An adequate space between your plants will reduce competition for light, will conserve water, and will provide more soil nutrition to each plant.

There is a limit to the amount of nutrients in your soil.  By leaving plenty of room between plants, they can have a wide area from which to draw their sustenance.  Keeping the area weed-free will also allow more nutrients to be available for the plants you want to grow.

As plants grow, light will be reduced through the developing leaf canopy.  This shade will slow plants down if plants are too crowded.  Leaving more space between plants allows more sun and brighter light to hit expanding plants, and this will result in faster, more robust growth.

Unseen competition for root room can also slow plants down.  Plants thrive when roots can freely spread in loose healthy soil.  Roots will also draw more moisture if they have plenty of room.

General space recommendations for each vegetable can be found on these information pages.


Even More Space

In Steve Solomon’s book Water Wise Vegetables, he tells us that allocating more elbow room allows vegetables to get larger and yield longer and allows the gardener to reduce the frequency of irrigation.

Solomon contends that “Though hot baking sun and wind can desiccate the few inches of surface soil, if we dig down 6 inches or so, there is almost as much water present in September as there was in April.”  Plants will withdraw moisture from greater depths when there is no moisture at the surface.

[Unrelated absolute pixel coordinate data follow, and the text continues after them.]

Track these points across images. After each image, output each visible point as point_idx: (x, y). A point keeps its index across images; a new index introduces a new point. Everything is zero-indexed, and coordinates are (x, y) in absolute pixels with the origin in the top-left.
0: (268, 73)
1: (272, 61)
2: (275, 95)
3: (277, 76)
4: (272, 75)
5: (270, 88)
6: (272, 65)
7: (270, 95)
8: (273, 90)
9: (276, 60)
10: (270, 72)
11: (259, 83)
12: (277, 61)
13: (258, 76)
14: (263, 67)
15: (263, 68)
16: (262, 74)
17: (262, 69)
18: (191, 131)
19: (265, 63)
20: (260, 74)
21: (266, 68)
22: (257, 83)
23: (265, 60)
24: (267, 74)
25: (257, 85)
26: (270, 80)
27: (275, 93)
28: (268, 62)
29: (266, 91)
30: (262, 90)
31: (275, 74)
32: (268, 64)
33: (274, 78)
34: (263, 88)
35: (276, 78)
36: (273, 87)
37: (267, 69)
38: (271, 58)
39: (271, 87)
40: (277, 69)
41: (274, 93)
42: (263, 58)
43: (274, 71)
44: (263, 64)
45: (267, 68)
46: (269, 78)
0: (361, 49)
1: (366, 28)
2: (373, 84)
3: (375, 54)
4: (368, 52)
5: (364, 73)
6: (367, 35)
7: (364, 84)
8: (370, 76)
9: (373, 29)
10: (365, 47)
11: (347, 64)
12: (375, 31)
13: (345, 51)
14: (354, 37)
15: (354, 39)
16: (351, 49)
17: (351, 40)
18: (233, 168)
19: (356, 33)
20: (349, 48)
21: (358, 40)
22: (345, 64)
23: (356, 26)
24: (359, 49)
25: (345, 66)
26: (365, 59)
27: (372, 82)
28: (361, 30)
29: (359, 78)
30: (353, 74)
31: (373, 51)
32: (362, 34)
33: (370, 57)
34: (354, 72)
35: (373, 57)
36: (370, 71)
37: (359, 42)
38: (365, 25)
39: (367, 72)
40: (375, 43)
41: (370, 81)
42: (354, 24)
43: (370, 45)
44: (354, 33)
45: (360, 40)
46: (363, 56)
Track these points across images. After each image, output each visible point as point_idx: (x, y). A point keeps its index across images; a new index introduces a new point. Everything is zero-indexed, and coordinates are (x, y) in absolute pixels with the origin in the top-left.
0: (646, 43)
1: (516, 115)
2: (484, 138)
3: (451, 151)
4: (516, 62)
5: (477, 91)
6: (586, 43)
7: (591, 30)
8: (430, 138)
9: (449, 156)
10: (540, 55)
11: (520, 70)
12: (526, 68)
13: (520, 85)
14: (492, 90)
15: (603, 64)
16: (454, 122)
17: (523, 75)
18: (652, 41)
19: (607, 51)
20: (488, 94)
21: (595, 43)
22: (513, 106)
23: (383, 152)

Reduced plant density is the key to dry gardening.  Some of Solomon’s space recommendations are based on gardens in Western Oregon, and are as follows:

Beets – 1 foot

Broccoli, cauliflower, cabbage and kale – 4 feet

Carrots – 1 foot

Corn – 3 feet

Cucumbers – 5-6 feet

Lettuce – 2 feet

Peas – can be planted thickly

Peppers – 3 feet

Potatoes – 18 inches

Spinach – 1 foot

Squash – 8-10 feet

Tomatoes – give the roots the same amount of width as the leaves take above ground.  Determinate varieties will need less room than indeterminates.

Solomon also says “If plants with enough elbow room stop growing in summer and begin to appear gnarly, it is just as likely due to lack of nutrition as lack of water.”  So nutrient-rich soil will increase the chances of success when dry gardening.

So leave your plants plenty of room for greater vegetable garden success.